My husband and I try to maintain a healthy diet that is well-balanced. When we are traveling or holidays are involved, we both indulge in some foods that we don’t eat that often. Afterwards, we try to eat lighter for a week or two and we are back to where we want to be…weight wise. Many times when people try to lose a few pounds, they give up flavor along with the calories. It may not be as fast, but it is much easier to eat a smaller portion of something you like along with more vegetables for your evening meal.
This dish is an example of how you can have a satisfying dinner with lots of great flavors. It is not a “diet” meal…it is just not calorie laden as there is no pasta, rice or potatoes served alongside. The shrimp are marinated in a homemade barbecue sauce and grilled. The salad of mixed greens is tossed in a gorgonzola vinaigrette which is then sprinkled with crispy applewood smoked bacon and an additional bit of crumbled cheese.
Grilled Shrimp With A Crispy Bacon and Gorgonzola Salad
This recipe is for two persons, adjust the recipe accordingly.

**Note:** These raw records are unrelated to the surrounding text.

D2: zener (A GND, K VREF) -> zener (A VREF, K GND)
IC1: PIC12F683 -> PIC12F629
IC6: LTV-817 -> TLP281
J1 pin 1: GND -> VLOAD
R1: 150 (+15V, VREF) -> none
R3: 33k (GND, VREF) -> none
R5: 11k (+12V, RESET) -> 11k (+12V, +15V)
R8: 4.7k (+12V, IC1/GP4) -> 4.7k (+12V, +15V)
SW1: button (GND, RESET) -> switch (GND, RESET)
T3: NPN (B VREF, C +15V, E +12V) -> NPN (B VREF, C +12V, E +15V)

For this recipe prepare in advance the:
Homemade Barbecue Sauce: Mix together 1 Tbsp. Dijon Mustard, 2 Tbsp. Ketchup, 1 tsp. Worcestershire sauce, 1 tsp. hot sweet chili sauce, 1/2 tsp. lemon juice, 1/4 tsp. each of salt, pepper, onion powder, and garlic powder.
Crispy Bacon: cut three slices of thick cut applewood smoked (if available) bacon into 1/2 inch pieces and fry until crisp. Drain on paper towel.

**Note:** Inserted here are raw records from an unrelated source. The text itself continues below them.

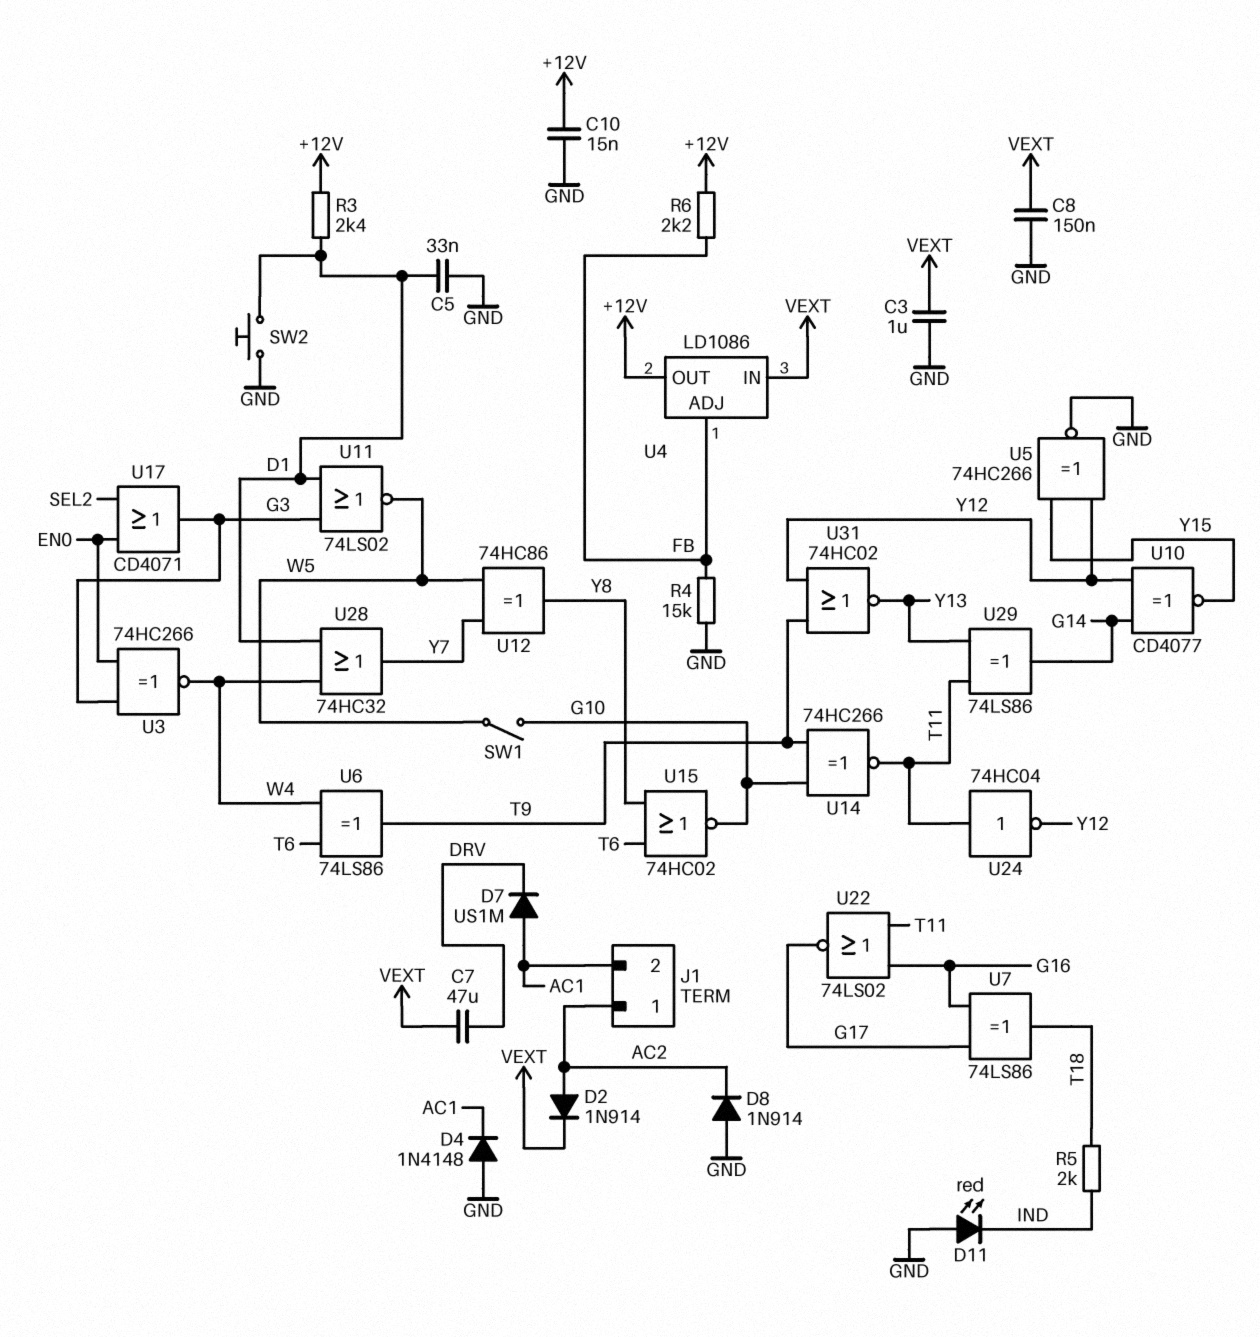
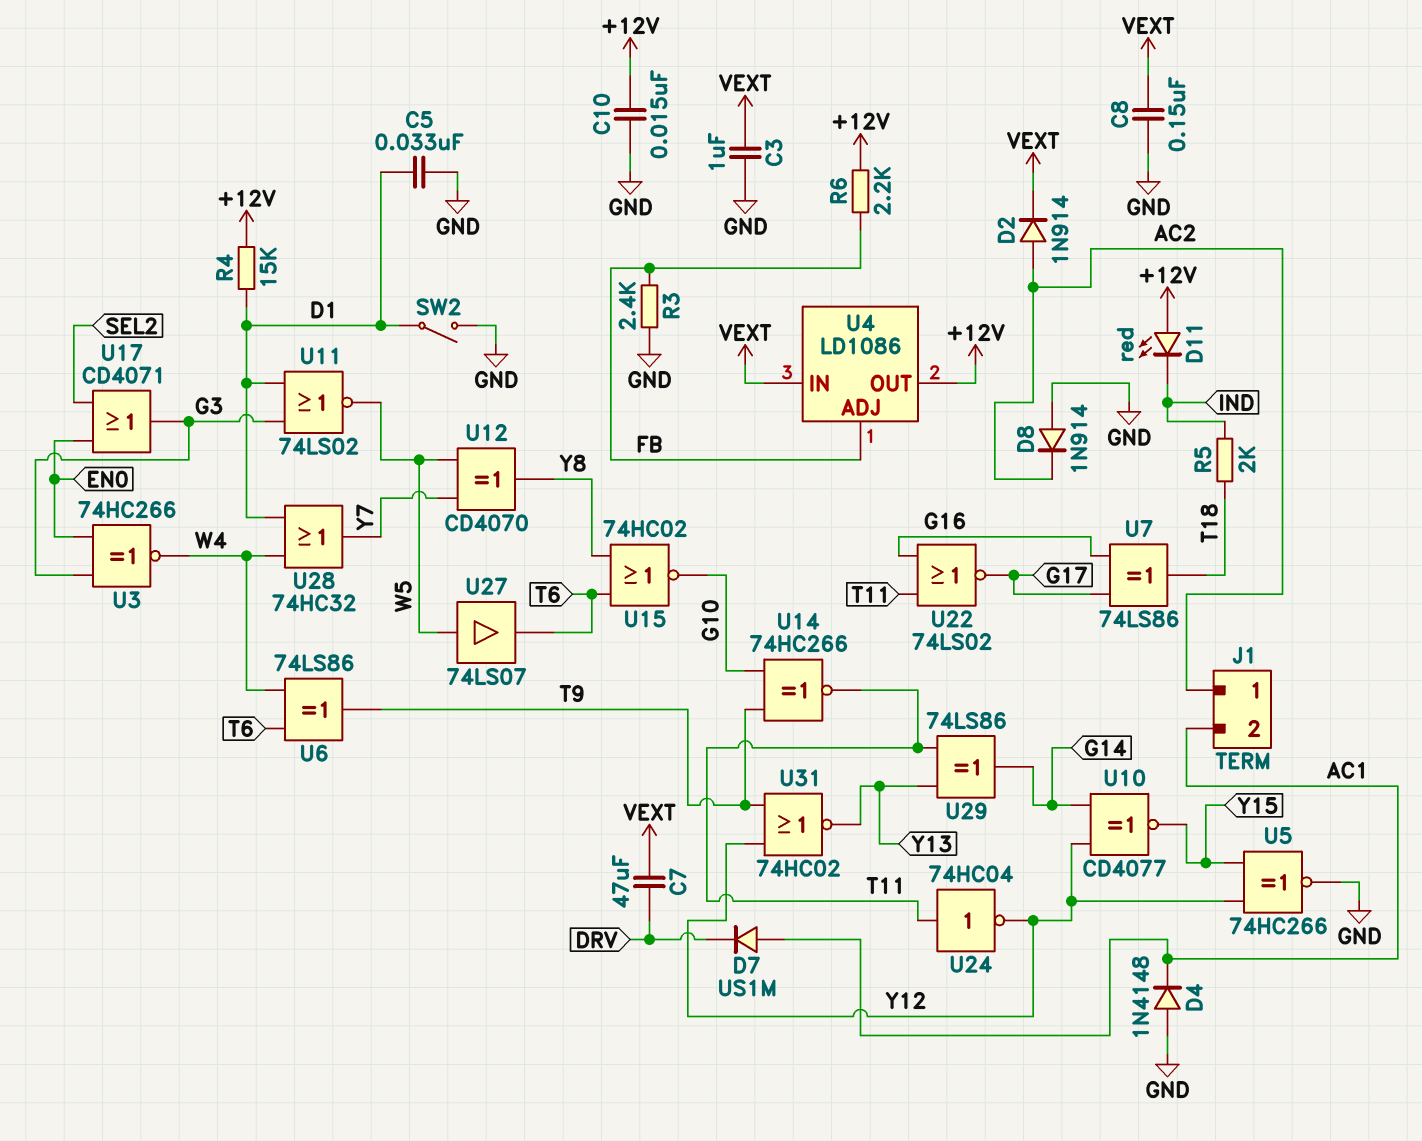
D11: LED red (A GND, K IND) -> LED red (A +12V, K IND)
R3: 2.4k (+12V, D1) -> 2.4k (FB, GND)
R4: 15k (FB, GND) -> 15k (+12V, D1)
SW1: switch (G10, W5) -> none
SW2: button (D1, GND) -> switch (D1, GND)
U12: XOR 74HC86 (in W5, in Y7, out Y8) -> XOR CD4070 (in W5, in Y7, out Y8)
U27: none -> buffer 74LS07 (in W5, out T6)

Gorgonzola Vinaigrette: Mince 1 clove of garlic and infuse with 1/4 c. olive oil (either by heating in a microwave safe bowl for 10 to 15 seconds in the microwave or simmer in a pan for 2 to 3 minutes). In a bowl whisk together 1 tsp. Dijon mustard, 2 Tbsp. sherry vinegar, salt and pepper to taste. Slowly whisk in the infused oil and garlic. Add 2 Tbsp. crumbled gorgonzola cheese (or blue cheese of your choice). Mix well, until the cheese is incorporated.
Proceed with the recipe:
4 to 6 jumbo shrimp (8/10 count), per person, peeled and deveined
Pour the barbecue sauce over the shrimp and marinate for 30 minutes. Either in an oiled grill pan or on an outdoor grill, cook the shrimp on each side for 2 to 3 minutes until pink and cooked through.
mixed salad greens 1/4 c. additional crumbled gorgonzola cheese
Toss salad with the vinaigrette, and plate. Sprinkle the bacon over the top of the salads and top with the additional cheese. Place the grilled shrimp on the side of the salads and serve.
This is a very simple recipe to prepare and can be modified easily to your own tastes. It is an indulgent meal…how could you not like a salad with bacon and cheese. If you are in a part of the world where it is the season for wonderful tasting homegrown tomatoes, do add some to this dish and you will have a great salad version of a BLT.